Protest polskich rolników trwa. "To, że tu jesteśmy, to porażka rządzących"
Rolnicy protestują w Warszawie. Przed południem we wtorek zgromadzeni na pl. Defilad protestujący rolnicy ruszyli ulicami stolicy w kierunku Sejmu. Przed wymarszem protestujący odśpiewali hymn.

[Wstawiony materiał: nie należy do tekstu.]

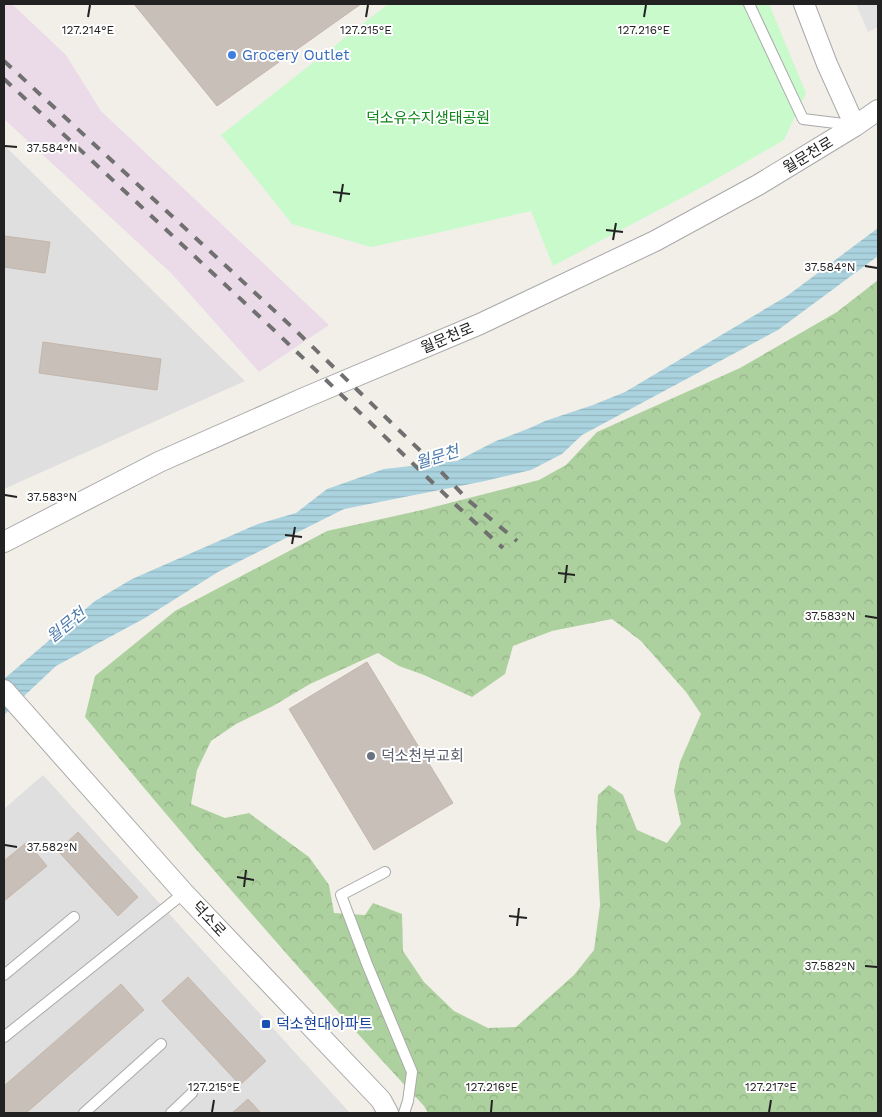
<svg xmlns="http://www.w3.org/2000/svg" width="882" height="1117" font-family="'Work Sans','Noto Sans KR',sans-serif">
<style>
.residential{fill:#e0dfdf}
.railway{fill:#ebdbe8}
.forest{fill:url(#forest-crowns);fill-rule:evenodd}
.park{fill:#c8facc}
.parking{fill:#e2e2e2}
.water{fill:url(#water-rules)}
.building{fill:#c7bfb8;stroke:#c4b6ab}
.lines{fill:none;stroke-linecap:round;stroke-linejoin:round}
.lane-casing{stroke:#a9a9a9;stroke-width:12}
.street-casing{stroke:#a9a9a9;stroke-width:22}
.lane{stroke:#fff;stroke-width:10}
.street{stroke:#fff;stroke-width:20}
.rail{stroke:#707070;stroke-width:4;stroke-dasharray:10 10;stroke-linecap:butt}
.ticks{fill:none;stroke:#222;stroke-width:2}
.shop-dot{fill:#3f7fe0;stroke:#fff;stroke-width:2}
.worship-dot{fill:#6b7280;stroke:#fff;stroke-width:2}
.transit-dot{fill:#1a4fb4;stroke:#fff;stroke-width:2}
.labels{text-anchor:middle;dominant-baseline:central;stroke-width:4;stroke-linejoin:round;paint-order:stroke}
.shop-label{font-size:15px;fill:#366cbe;stroke:#fff;text-anchor:start}
.park-label{font-size:15px;fill:#0c8416;stroke:#fff}
.street-label{font-size:15px;fill:#222;stroke:#fff}
.worship-label{font-size:15px;fill:#5b616d;stroke:#fff;text-anchor:start}
.transit-label{font-size:15px;fill:#164399;stroke:#fff;text-anchor:start}
.water-label{font-size:16px;font-style:italic;fill:#4a7aab;stroke:#fff}
.ticks-label{font-size:12px;text-anchor:middle;fill:#222;stroke:#fff;stroke-width:4;stroke-linejoin:round;paint-order:stroke}
</style>
<defs>
<pattern id="forest-crowns" width="20" height="18" patternUnits="userSpaceOnUse" patternTransform="scale(1.25)"><rect width="20" height="18" fill="#add19e"/><path d="M2 6a3 3 0 1 1 6 0M12 15a3 3 0 1 1 6 0" fill="none" stroke="#95b388"/></pattern>
<pattern id="water-rules" width="6" height="5" patternUnits="userSpaceOnUse" patternTransform="scale(1.25)"><rect width="6" height="5" fill="#aad3df"/><path d="M0 2.5h6" fill="none" stroke="#92b5bf"/></pattern>
</defs>
<rect width="100%" height="100%" fill="#f2efe9"/>
<!-- residential -->
<path class="residential" d="M4 145 245 381 4 489Z
M43 775 350 1113H4V809Z"/>
<!-- railway -->
<path class="railway" d="M4 4H12L66 55 101 111 329 325 259 372 172 274 4 119Z"/>
<!-- forest -->
<path class="forest" d="M878 280V1113H428L424 1106C307 980 195 850 85 717L95 676 175 611 327 531 422 510 539 480 566 465 597 432 740 368 837 312ZM612 619 641 641 686 692 701 714 680 762 674 791 681 824 667 843 637 830 623 795 609 785 598 795 596 830 600 905 594 950 574 975 516 1027 488 1028 454 1011 424 982 403 951 402 914 373 903 365 915 334 913 329 885 309 857 249 813 225 818 191 804 197 770 211 741 236 724 273 706 310 684 378 653 399 666 424 675 472 697 505 674 513 646 552 631Z"/>
<!-- park -->
<path class="park" d="M388 4H769L806 93 784 140 704 186 553 266 531 211 441 232 371 247 292 224 221 135Z"/>
<!-- parking -->
<path class="parking" d="M856 4H878V27L868 32Z"/>
<!-- water -->
<path class="water" d="M878 228V256L778 330 582 435 562 454 531 470 485 481 344 509 218 572 145 618 56 666 4 715V679L95 601 132 579 258 524 296 513 327 489 384 469 457 461 496 441 530 428 545 421 593 405 625 392 787 296Z"/>
<!-- building -->
<path class="building" d="M134 4H361L217 106Z
M4 236 50 242 45 273 4 267Z
M43 342 161 359 157 390 39 373Z
M367 662 453 803 374 850 289 709Z
M78 832 138 897 118 916 58 851Z
M27 842 47 866 4 901V861Z
M188 977 266 1061 240 1085 162 1001Z
M121 984 144 1010 26 1113H4V1086Z
M248 1099 261 1113H232Z"/>
<g class="lines">
<!-- lane casing -->
<g class="lane-casing">
<path id="lane" d="M749 4 803 119 852 125
M385 872 341 895 367 964 412 1072 408 1101 404 1113
M4 975 74 917
M4 1037 184 893
M84 1113 161 1044
M171 1113 192 1093"/>
</g>
<!-- street casing -->
<g class="street-casing">
<path id="street" d="M804 4 827 64 855 126
M4 542 159 462 304 398 480 324 655 241 758 185 855 126 878 110
M4 690 184 893 381 1100 388 1113"/>
</g>
<!-- lane -->
<use href="#lane" class="lane"/>
<!-- street -->
<use href="#street" class="street"/>
<!-- rail -->
<path class="rail" d="M4 61 292 327 431 461 468 500 517 541
M4 79 275 331 457 506 503 548"/>
</g>
<!-- ticks -->
<path class="ticks" d="M88 17 90 5M366 17 368 5M644 17 646 5M5 146 17 147M333 192 350 194M340 202 343 184M606 230 623 232M613 240 616 223M865 266 877 268M5 495 17 497M285 535 302 537M292 544 295 527M558 573 575 575M565 583 567 565M865 616 877 618M5 845 17 847M237 877 254 880M244 887 246 870M509 916 527 918M517 926 519 908M865 966 877 967M212 1112 214 1100M491 1112 492 1100M769 1112 771 1100"/>
<!-- markers -->
<circle class="shop-dot" cx="232" cy="55" r="5"/>
<circle class="worship-dot" cx="371" cy="756" r="5"/>
<rect class="transit-dot" x="261" y="1019" width="10" height="10" rx="2.5"/>
<g class="labels">
<!-- shop labels -->
<g class="shop-label">
<text x="242" y="55">Grocery Outlet</text>
</g>
<!-- park labels -->
<g class="park-label">
<text x="428" y="118">덕소유수지생태공원</text>
</g>
<!-- street labels -->
<g class="street-label">
<text transform="translate(808 155) rotate(-31)">월문천로</text>
<text transform="translate(447 338) rotate(-23)">월문천로</text>
<text transform="translate(209 919) rotate(47)">덕소로</text>
</g>
<!-- worship labels -->
<g class="worship-label">
<text x="381" y="756">덕소천부교회</text>
</g>
<!-- transit labels -->
<g class="transit-label">
<text x="276" y="1024">덕소현대아파트</text>
</g>
<!-- water labels -->
<g class="water-label">
<text transform="translate(437 457) rotate(-17)">월문천</text>
<text transform="translate(66 625) rotate(-39)">월문천</text>
</g>
</g>
<g class="ticks-label">
<text x="88" y="34">127.214°E</text>
<text x="366" y="34">127.215°E</text>
<text x="644" y="34">127.216°E</text>
<text x="52" y="152">37.584°N</text>
<text x="830" y="271">37.584°N</text>
<text x="52" y="501">37.583°N</text>
<text x="830" y="620">37.583°N</text>
<text x="52" y="851">37.582°N</text>
<text x="830" y="970">37.582°N</text>
<text x="214" y="1091">127.215°E</text>
<text x="492" y="1091">127.216°E</text>
<text x="771" y="1091">127.217°E</text>
</g>
<!-- border -->
<rect width="882" height="1117" fill="none" stroke="#222222" stroke-width="10"/>
</svg>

Wcześniej odpalali petardy, używali syren, rozpalili też kilka niewielkich ognisk z ubrań ochronnych.
"To nie jest sukces, to porażka"
Protestujący skandują "chłopi razem", niosą transparenty, m.in. "My rolnicy - wolni Polacy zielonemu szaleństwu mówimy stop", "Ja nie przetrwam Zielonego Ładu", "Rolnik żywi, rolnik broni i głupotą tą przegoni".
Przewodniczący OPZZ Rolników i Organizacji Rolniczych Sławomir Izdebski otwierając protest podkreślał, że wraz z rolnikami do stolicy przyjechali też górnicy ze związku zawodowego "Sierpień 80", przewoźnicy samochodowi i "ruchów oddolnych". Organizatorzy zaapelowali o nie używanie materiałów pirotechnicznych.

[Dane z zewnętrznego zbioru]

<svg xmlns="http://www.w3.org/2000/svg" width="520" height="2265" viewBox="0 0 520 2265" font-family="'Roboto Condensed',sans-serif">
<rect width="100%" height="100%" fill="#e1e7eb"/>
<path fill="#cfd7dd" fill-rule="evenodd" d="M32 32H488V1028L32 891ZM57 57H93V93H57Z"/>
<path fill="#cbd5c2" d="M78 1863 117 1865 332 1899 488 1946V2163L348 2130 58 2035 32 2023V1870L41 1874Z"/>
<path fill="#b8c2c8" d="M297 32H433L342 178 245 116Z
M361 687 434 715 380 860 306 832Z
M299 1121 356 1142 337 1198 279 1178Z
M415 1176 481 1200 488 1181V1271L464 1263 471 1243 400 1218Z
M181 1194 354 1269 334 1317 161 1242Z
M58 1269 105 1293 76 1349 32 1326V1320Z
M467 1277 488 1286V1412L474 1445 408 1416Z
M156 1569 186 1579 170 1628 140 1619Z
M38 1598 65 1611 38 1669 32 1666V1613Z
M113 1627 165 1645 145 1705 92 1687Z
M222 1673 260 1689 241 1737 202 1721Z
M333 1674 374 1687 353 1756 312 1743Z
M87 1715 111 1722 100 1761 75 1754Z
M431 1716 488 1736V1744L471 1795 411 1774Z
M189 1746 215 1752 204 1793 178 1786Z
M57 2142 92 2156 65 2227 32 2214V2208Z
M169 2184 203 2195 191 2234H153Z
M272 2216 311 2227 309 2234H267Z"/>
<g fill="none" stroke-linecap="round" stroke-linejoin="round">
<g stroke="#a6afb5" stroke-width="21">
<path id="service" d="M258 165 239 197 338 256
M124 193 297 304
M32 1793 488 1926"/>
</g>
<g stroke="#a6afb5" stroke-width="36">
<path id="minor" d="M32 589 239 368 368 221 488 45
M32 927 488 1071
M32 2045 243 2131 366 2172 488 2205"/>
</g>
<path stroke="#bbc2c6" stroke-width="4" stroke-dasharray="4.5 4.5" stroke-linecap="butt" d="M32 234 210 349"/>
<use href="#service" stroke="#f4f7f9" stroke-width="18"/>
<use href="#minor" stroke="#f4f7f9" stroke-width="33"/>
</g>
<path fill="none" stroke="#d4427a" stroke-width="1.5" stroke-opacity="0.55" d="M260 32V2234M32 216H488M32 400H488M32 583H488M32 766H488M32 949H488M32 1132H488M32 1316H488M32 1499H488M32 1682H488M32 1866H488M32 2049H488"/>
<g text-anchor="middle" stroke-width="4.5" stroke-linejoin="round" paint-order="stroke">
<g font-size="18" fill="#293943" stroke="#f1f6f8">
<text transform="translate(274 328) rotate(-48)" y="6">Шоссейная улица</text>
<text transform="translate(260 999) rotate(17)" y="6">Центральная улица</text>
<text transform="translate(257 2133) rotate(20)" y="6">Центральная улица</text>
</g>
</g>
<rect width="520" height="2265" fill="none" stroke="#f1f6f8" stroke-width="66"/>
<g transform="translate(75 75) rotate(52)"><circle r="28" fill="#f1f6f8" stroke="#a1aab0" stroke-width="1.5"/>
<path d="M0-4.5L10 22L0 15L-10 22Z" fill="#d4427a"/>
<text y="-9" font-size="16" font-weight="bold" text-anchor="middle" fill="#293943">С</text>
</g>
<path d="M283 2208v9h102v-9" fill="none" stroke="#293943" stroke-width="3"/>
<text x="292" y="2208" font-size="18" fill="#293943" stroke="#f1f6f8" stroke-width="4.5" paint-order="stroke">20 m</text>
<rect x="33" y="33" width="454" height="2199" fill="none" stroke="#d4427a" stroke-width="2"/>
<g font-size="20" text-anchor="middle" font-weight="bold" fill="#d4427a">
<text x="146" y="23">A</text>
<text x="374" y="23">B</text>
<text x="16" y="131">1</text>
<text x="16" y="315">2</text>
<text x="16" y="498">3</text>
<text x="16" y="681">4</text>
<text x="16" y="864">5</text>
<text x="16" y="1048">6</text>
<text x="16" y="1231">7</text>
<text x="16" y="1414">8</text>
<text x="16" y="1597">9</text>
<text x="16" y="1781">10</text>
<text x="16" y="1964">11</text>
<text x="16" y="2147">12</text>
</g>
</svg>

"To że tu jesteśmy, to nie jest sukces, tylko porażka rządzących" mówił przed wymarszem jeden z liderów protestów Szczepan Wójcik. Jak powiedział PAP Wójcik, protestujący domagają się "odstąpienia od błędnych i destrukcyjnych przepisów Zielonego Ładu oraz o uszczelnienie granic przed napływem różnego rodzaju produktów rolno-spożywczych spoza UE, a także obrony hodowli zwierzęcej w Polsce". "To są postulaty, pod którymi podpisują się wszyscy, którzy przyjechali do Warszawy" - dodał Wójcik.

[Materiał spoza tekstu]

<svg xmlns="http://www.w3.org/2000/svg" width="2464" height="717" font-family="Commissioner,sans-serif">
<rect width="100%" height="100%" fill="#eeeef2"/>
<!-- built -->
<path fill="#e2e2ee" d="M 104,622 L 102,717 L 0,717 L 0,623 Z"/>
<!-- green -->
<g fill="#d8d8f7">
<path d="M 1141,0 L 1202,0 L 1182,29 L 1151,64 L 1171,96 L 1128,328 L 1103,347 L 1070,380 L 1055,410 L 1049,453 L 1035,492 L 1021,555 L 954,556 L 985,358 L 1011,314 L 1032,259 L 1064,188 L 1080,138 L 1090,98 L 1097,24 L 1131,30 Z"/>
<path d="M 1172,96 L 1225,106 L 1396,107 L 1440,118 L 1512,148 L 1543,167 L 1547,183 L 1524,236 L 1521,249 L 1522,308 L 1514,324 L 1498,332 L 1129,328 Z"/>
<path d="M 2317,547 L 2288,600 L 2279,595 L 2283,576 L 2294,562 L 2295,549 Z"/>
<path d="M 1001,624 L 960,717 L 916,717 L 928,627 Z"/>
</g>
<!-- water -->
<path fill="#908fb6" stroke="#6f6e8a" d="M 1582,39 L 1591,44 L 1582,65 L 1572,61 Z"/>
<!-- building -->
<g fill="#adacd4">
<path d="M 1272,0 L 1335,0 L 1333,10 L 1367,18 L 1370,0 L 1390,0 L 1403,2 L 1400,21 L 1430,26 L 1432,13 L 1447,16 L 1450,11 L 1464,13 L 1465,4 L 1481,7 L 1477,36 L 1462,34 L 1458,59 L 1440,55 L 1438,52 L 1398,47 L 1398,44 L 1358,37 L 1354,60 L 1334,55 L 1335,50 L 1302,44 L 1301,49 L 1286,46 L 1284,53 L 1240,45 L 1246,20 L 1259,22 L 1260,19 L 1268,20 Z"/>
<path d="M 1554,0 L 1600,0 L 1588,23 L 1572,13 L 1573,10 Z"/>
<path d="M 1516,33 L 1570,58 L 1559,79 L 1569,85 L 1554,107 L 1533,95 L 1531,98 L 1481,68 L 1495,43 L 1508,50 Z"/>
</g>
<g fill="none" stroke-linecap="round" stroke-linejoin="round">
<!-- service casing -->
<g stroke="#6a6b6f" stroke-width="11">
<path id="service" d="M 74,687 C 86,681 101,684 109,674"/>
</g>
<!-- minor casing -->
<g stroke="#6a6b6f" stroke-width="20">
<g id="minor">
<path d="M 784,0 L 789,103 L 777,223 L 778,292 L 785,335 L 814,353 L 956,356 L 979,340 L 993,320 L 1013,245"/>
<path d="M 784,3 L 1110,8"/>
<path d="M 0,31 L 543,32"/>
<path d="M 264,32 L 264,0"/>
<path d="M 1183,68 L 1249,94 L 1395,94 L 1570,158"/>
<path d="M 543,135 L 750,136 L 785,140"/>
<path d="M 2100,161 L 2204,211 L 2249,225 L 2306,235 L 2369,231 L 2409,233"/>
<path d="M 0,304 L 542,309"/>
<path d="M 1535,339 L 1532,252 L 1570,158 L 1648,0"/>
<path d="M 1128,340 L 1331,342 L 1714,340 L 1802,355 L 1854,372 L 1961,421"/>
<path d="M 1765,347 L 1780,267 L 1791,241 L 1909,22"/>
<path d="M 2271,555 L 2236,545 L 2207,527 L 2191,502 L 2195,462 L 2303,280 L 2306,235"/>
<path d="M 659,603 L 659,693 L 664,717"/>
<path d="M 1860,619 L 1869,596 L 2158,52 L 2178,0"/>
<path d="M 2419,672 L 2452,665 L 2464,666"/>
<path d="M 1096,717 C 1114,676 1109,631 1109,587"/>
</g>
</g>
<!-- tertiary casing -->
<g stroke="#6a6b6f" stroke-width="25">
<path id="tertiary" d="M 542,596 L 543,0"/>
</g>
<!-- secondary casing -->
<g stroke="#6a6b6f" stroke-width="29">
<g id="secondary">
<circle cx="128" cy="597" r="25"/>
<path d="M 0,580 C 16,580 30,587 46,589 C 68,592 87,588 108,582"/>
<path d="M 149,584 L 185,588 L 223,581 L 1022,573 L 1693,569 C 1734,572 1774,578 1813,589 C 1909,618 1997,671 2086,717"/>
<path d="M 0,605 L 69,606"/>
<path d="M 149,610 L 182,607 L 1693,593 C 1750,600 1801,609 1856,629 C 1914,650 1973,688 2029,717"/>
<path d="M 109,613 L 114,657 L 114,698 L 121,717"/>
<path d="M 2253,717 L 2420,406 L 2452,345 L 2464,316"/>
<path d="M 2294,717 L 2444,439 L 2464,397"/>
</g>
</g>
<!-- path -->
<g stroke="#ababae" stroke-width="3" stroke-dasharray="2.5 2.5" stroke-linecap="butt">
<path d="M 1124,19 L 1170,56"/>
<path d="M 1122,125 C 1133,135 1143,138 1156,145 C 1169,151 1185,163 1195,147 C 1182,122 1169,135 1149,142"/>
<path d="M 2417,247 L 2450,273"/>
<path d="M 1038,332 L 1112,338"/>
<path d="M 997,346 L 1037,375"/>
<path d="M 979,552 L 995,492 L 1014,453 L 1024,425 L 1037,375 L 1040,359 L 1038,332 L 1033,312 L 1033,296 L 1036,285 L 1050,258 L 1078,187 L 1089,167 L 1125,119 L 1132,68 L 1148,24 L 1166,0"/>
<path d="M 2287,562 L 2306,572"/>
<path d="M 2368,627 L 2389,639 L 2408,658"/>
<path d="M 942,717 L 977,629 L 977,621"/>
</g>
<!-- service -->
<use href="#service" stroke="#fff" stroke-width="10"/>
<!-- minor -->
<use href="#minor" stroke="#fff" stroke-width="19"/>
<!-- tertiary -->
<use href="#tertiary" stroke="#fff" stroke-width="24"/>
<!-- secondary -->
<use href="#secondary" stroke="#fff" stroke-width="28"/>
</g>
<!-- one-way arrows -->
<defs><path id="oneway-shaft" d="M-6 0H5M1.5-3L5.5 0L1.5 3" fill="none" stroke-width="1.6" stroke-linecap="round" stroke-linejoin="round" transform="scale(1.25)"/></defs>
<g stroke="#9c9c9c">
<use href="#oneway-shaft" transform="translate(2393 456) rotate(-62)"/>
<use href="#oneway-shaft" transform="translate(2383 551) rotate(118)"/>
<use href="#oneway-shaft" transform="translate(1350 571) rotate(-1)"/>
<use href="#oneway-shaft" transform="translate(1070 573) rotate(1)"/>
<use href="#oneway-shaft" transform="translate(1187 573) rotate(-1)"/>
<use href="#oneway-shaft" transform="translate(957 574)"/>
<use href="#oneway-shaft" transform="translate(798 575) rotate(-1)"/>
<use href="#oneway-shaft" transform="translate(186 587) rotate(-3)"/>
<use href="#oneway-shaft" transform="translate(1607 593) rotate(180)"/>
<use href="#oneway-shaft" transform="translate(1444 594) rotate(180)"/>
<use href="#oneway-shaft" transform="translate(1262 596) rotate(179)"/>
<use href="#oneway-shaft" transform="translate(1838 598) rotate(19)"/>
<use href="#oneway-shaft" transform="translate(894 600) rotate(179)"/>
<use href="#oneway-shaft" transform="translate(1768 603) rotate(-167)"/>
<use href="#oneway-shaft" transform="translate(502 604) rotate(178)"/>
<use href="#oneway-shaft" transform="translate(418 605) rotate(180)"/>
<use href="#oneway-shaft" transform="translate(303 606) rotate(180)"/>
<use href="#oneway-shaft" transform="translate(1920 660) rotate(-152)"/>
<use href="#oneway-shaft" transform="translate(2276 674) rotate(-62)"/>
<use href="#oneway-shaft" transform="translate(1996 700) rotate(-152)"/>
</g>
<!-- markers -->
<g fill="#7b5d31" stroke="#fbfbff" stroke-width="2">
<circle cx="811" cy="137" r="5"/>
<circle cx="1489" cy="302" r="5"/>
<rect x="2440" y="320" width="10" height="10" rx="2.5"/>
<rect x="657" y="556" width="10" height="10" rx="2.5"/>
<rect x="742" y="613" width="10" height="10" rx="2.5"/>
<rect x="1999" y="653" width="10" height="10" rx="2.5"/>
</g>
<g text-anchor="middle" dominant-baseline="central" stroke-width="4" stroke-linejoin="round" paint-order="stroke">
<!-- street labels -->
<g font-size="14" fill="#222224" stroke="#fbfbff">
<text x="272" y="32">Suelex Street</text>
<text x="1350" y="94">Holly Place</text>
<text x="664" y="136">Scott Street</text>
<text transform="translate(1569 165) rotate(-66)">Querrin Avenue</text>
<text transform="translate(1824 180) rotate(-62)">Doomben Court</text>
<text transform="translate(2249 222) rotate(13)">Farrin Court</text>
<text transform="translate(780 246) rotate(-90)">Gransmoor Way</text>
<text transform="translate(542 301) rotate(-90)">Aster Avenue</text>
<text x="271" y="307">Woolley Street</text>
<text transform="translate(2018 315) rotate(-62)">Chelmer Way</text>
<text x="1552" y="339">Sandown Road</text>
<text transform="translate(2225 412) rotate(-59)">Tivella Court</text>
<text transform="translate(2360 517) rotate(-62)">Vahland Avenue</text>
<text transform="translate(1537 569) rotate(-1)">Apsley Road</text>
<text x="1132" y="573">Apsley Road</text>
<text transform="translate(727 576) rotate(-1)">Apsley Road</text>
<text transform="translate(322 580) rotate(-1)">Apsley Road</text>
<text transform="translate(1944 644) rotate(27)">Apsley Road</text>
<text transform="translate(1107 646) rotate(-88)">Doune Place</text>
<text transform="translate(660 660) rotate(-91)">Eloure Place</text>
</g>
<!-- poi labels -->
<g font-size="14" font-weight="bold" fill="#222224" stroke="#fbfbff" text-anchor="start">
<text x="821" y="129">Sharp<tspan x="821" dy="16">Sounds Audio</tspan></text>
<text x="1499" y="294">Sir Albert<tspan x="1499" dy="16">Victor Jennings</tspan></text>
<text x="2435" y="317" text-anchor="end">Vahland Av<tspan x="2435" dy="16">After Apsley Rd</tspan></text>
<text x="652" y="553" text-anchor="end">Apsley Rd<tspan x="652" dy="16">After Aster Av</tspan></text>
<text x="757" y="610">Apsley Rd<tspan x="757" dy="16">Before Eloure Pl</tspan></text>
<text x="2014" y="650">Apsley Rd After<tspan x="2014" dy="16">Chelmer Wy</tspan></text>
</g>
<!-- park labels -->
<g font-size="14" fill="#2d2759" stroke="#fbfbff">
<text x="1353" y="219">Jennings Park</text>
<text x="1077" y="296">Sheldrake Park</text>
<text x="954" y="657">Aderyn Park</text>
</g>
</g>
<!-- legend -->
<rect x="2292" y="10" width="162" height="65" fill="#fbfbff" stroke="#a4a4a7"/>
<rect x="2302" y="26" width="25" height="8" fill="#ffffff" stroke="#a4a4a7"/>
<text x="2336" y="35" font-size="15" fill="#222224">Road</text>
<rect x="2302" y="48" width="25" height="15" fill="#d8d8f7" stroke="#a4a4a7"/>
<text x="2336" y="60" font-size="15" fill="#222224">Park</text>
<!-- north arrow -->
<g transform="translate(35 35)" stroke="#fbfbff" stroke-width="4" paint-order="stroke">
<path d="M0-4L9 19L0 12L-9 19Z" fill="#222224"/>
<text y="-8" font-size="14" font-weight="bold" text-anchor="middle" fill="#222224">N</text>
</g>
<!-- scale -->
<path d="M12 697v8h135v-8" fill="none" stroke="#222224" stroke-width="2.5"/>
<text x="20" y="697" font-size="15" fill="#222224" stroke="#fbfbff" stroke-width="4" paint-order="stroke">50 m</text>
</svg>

"Niestety nic nie udało się ustalić"
Wysłanników rolników przyjął marszałek Sejmu Szymon Hołownia. Odebrał od nich postulaty - poinformowali uczestników protestu rolników w stolicy członkowie delegacji, która udała się do Sejmu. Jak zaznaczyli, nie zawarto żadnego porozumienia.
"To była zwykła rozmowa bez żadnych konkretów. Niestety, nic nie udało się ustalić, oprócz obietnicy, że stworzony zostanie okrągły stół z przedstawicielami rolników i władz. Nic poza słowami(...) Liczymy na realne i konkretne działania. Na razie nic z tego nie ma" - mówił PAP jeden z liderów protestu Szczepan Wójcik, po spotkaniu w Sejmie. Jak dodał, w jego ocenie rolnicy dalej będą protestować i blokować drogi.
Zwracając do uczestników protestu Wójcik mówił, że "nie ma żadnego porozumienia, są postulaty, teraz czekamy na ruch parlamentu i rządzących". "To co mogliśmy zrobić, zrobiliśmy. Nasz głos został usłyszany" - dodał.
Po wyjściu delegacji z Sejmu protestujący rolnicy ruszyli spod parlamentu w kierunku kancelarii premiera.